Opinion
2021–03834
06-21-2023
Salvatore C. Adamo, New York, NY, for appellant. Raymond A. Tierney, District Attorney, Riverhead, NY (Meaghan Powers and Glenn Green of counsel), for respondent.
Salvatore C. Adamo, New York, NY, for appellant.
Raymond A. Tierney, District Attorney, Riverhead, NY (Meaghan Powers and Glenn Green of counsel), for respondent.
COLLEEN D. DUFFY, J.P., WILLIAM G. FORD, DEBORAH A. DOWLING, JANICE A. TAYLOR, JJ.
DECISION & ORDER Appeal by the defendant from an order of the Supreme Court, Suffolk County (Chris Ann Kelly, J.), dated May 18, 2021, which, after a hearing, designated the defendant a level three sex offender pursuant to Correction Law article 6–C.
ORDERED that the order is affirmed, without costs or disbursements.

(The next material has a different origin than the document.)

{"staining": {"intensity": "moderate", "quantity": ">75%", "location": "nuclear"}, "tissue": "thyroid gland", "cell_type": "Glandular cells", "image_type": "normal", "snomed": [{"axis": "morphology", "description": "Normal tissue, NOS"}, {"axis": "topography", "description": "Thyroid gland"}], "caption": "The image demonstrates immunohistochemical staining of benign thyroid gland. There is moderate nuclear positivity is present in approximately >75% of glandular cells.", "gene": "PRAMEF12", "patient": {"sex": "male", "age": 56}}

The defendant was convicted, upon his plea of guilty, of criminal sexual act in the first degree ( Penal Law § 130.50[4] ) based upon sexual conduct that occurred when he was 42 years old with a victim who was 12 years old. After a hearing pursuant to the Sex Offender Registration Act (Correction Law art 6–C; hereinafter SORA), the Supreme Court assessed the defendant 130 points on the risk assessment instrument, as requested by the People, and designated him a level three sex offender. On appeal, the defendant challenges the assessment of points under risk factor 2 (sexual contact with victim), risk factor 9 (number and nature of prior crimes), and risk factor 11 (drug or alcohol abuse).
" ‘In establishing a defendant's risk level pursuant to SORA, the People bear the burden of establishing facts supporting the determination sought by clear and convincing evidence’ " ( People v. Bautista, 210 A.D.3d 1020, 179 N.Y.S.3d 288, quoting People v. Levy, 192 A.D.3d 928, 929, 140 N.Y.S.3d 721 ; see Correction Law § 168–n[3] ). Here, the Supreme Court properly assessed the defendant 25 points under risk factor 2. The People established by clear and convincing evidence that the defendant engaged in oral sexual conduct and anal sexual conduct with the victim through submission of the case summary prepared by the Board of Examiners of Sex Offenders (hereinafter the Board) and the defendant's written statement, in which he admitted that he inserted his penis into the victim's mouth and anus (see Penal Law §§ 130.00[2], [3] ; 130.50[4]). Furthermore, the court properly assessed the defendant 30 points under risk factor 9, for his prior conviction of sexual misconduct in violation of Penal Law § 130.20(1), which is a misdemeanor sex crime for the purposes of risk factor 9 (see Sex Offender Registration Act: Risk Assessment Guidelines and Commentary at 13 [2006]; People v. Garcia, 192 A.D.3d 833, 833–834, 139 N.Y.S.3d 858 ). The court also properly assessed the defendant 15 points under risk factor 11. The People established by clear and convincing evidence that the defendant has a history of substance abuse within the meaning of risk factor 11 through submission of the case summary prepared by the Board, which recites, among other things, that the defendant has two prior convictions for criminal possession of a controlled substance, his admission to the Department of Probation during his intake interview in connection with the underlying offense that he used alcohol and marihuana almost daily, and his scoring in the "alcoholic" range on the Michigan Alcohol Screening Test upon his incarceration for the underlying offense (see People v. Tobo, 184 A.D.3d 885, 885, 124 N.Y.S.3d 232 ; cf. People v. Daniel, 196 A.D.3d 653, 148 N.Y.S.3d 389 ).
The defendant's remaining contentions are without merit.
DUFFY, J.P., FORD, DOWLING and TAYLOR, JJ., concur.